CHICAGO (CBS) -- Long before R. Kelly was a musical hit maker, he had an unsettling pattern of behavior with young girls, according to a Chicago woman who says she witnessed it when she was a teenager.

This comes as the Cook County State's Attorney made an urgent plea regarding the embattled singer.

It's the result of a documentary about the Chicago born singer and his alleged treatment of women and girls over the last 30 years.

It's put the spotlight back on Kelly's alleged troubles, but his lawyer is dismissing it as trashy TV.

The docuseries Surviving R. Kelly did more than shock. TMZ reports it has sparked a criminal investigation in Georgia.

And here in Cook County, there are now calls for any R. Kelly sexual abuse victims to come forward.

"Please come forward," Cook County State's Attorney Kim Foxx said in a press conference. "There is nothing that can be done to investigate these allegations without the cooperation of both victims and witnesses."

The Lifetime documentary aired last week. One woman after another shares stories about allegedly being sexually abused by the singer, in some cases when they were underage.

None of it shocks Chicago writer Mikki Kendall, who appeared in the docuseries. She says Kelly frequented a Kenwood McDonald's in the late 80s and early 90s, trolling, as she put it, for high school girls.

"I saw girls be approached," she said. "I saw some girls go. Some girls didn't. It had kind of at this point become sort of known. You'd see him at other McDonald's sometimes too. It was always around 3:30 until, like, 5:00, 6:00."

Kelly has lived under a cloud of sexual misconduct speculation for decades, culminating in 2002 when he was charged with 21 counts of child pornography, accused of making a sex tape with an underage girl.

He was acquitted in 2008, but rumors and talk of R. Kelly's so-called sex cults continued.  Kendall says she's not surprised by the lack of outrage.

"No one cares because we're black girls," she said. "No one cares because he's preying on black girls.
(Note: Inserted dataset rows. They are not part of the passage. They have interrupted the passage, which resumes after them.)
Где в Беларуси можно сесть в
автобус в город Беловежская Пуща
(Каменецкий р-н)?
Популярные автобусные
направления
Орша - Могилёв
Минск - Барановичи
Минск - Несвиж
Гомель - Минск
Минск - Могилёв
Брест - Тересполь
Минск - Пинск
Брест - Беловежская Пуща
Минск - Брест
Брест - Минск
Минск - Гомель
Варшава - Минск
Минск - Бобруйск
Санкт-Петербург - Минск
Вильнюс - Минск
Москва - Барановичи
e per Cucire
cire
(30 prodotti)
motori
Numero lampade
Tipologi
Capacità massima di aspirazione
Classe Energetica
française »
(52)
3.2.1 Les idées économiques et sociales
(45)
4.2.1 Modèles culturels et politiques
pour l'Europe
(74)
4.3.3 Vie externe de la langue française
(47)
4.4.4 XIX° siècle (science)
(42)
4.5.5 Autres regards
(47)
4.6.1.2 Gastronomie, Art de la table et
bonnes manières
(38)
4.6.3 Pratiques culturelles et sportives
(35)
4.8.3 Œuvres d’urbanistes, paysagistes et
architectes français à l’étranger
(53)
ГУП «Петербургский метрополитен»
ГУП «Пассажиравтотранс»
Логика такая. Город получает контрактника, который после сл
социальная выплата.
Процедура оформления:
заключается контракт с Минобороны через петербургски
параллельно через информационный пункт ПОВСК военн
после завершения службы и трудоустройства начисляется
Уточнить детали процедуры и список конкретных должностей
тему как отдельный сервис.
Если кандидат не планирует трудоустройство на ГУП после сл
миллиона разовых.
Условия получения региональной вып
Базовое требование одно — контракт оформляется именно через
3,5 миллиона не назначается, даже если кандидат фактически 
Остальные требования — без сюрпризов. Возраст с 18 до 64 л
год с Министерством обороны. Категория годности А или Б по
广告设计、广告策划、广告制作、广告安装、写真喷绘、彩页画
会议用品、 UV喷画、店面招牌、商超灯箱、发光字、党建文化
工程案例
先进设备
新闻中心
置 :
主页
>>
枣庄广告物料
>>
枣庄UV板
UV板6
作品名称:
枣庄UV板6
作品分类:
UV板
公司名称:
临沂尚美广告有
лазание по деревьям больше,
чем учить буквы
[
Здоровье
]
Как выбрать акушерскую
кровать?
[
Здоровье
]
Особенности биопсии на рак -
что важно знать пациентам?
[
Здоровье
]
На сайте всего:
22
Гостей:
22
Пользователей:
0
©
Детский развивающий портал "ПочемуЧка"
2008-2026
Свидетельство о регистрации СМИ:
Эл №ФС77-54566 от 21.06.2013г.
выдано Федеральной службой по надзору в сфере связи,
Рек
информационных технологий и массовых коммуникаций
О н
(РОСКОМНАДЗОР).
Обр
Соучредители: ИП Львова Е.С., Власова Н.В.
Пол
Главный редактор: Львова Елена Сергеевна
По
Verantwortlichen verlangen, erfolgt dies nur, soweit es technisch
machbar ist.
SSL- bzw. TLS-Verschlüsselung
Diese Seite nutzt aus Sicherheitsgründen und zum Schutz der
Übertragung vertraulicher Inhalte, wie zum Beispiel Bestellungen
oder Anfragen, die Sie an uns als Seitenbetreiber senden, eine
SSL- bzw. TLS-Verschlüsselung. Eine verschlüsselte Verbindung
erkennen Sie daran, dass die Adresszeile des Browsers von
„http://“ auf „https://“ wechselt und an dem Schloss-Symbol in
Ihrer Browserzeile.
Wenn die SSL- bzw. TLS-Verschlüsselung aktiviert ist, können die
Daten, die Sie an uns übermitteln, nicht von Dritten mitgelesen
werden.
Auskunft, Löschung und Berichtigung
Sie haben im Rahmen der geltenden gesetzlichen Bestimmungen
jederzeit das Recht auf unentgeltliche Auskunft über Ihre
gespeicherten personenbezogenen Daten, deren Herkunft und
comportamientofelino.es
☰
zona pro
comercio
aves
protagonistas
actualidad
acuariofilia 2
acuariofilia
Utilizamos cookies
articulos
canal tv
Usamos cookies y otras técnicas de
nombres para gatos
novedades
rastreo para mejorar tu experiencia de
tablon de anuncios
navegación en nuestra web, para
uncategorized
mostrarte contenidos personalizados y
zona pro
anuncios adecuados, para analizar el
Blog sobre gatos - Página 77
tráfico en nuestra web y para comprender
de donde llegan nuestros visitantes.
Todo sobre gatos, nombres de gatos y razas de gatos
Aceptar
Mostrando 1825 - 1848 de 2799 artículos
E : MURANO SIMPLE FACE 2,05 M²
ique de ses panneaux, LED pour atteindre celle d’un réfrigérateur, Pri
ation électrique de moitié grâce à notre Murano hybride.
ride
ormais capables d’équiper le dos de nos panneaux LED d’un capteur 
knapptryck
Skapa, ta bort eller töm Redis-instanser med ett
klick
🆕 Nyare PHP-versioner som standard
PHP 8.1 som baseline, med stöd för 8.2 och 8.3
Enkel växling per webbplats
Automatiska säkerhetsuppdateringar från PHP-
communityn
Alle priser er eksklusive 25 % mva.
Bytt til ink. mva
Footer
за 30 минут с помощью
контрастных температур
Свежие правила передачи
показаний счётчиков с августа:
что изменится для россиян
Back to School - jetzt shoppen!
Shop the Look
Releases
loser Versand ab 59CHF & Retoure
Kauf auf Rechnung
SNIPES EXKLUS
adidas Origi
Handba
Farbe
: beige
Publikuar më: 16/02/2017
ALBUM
I know people care today, but he's been able to operate for decades."

But outrage is growing. Chicago rapper Common weighed in on the series.

"I can't condone that, and I shouldn't be allowing that to happen," he said. "We failed our community as black people."

There is now a Mute R. Kelly website. Activist and actress Jada Pinkett Smith is on social media expressing concern at a reported spike in R. Kelly downloads since the docuseries aired.

"And I'm having a really difficult time understanding why," she said.

Kendall says she hopes Foxx's request for people to come forward works.

R. Kelly's attorney Stephen Greenberg is calling Foxx's urging that any victims call her office absurd.

Greenberg says the state's attorney shouldn't be soliciting cases, adding there are no current complaints and no evidence because it didn't happen.

The Fulton County, Georgia, district attorney would not comment on the reports of an investigation into Kelly.